A rapid assay for Hsp90 imaging in clinical breast specimens. (a and b) Representative fluorescence images of an ultrasound-guided core-needle biopsy treated ex vivo with 100 µM HS-27 for one minute for an ER + /PR + tumor (a) and non-tumor (b) biopsy. Tissue types were determined by a trained pathologist using the histology images shown to the left of the fluorescence images. The top right corner of each tumor image shows the percentage of total tumor involvement in that region along with the percent cellularity. (c) Plotting integrated fluorescence as a function of percent cancer at each site (n = 96) demonstrates a positive and significant correlation between the percent invasive cancer and HS-27 uptake at site level.

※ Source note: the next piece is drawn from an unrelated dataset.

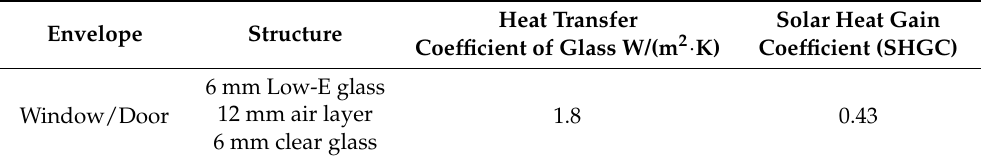
Table 2. Thermophysical parameters of transparent envelope.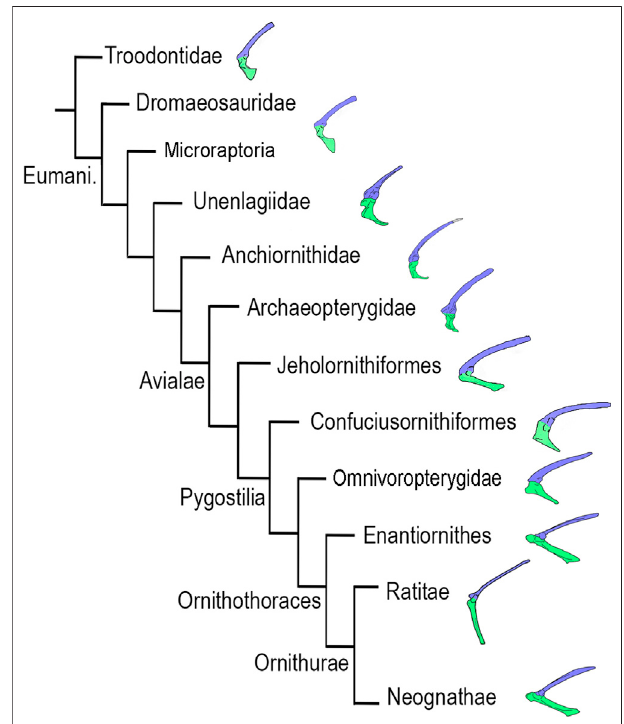
FIGURE 1 | Phylogenetic framework following Agnolín and Novas (2013); see also Agnolín and Novas, 2011; Agnolín et al., 2019; Motta et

There is one data point outside the graph range that is not shown, but was included in the analysis. (d) Plotting the average integrated fluorescence for each biopsy stratified by tumor (n = 6) and non-tumor (n = 6) sites reveals a positive and significant correlation between the percent invasive cancer and HS-27 uptake at biopsy level. (E-H) PDFs created from (e) all non-tumor images from all biopsies (n = 45), (f) all tumor images from sites with between 25% and 50% tumor involvement (n = 7), (g) all tumor images from sites with between 50% and 75% tumor involvement (n = 7), and (h) all tumor images from sites with greater than 75% tumor involvement (n = 25). The dashed black line shows the mean tumor fluorescence from all images containing tumor regardless of percent tumor involvement. The number to the right of the dashed black line represents the percentage of pixels falling above the overall tumor mean for each case.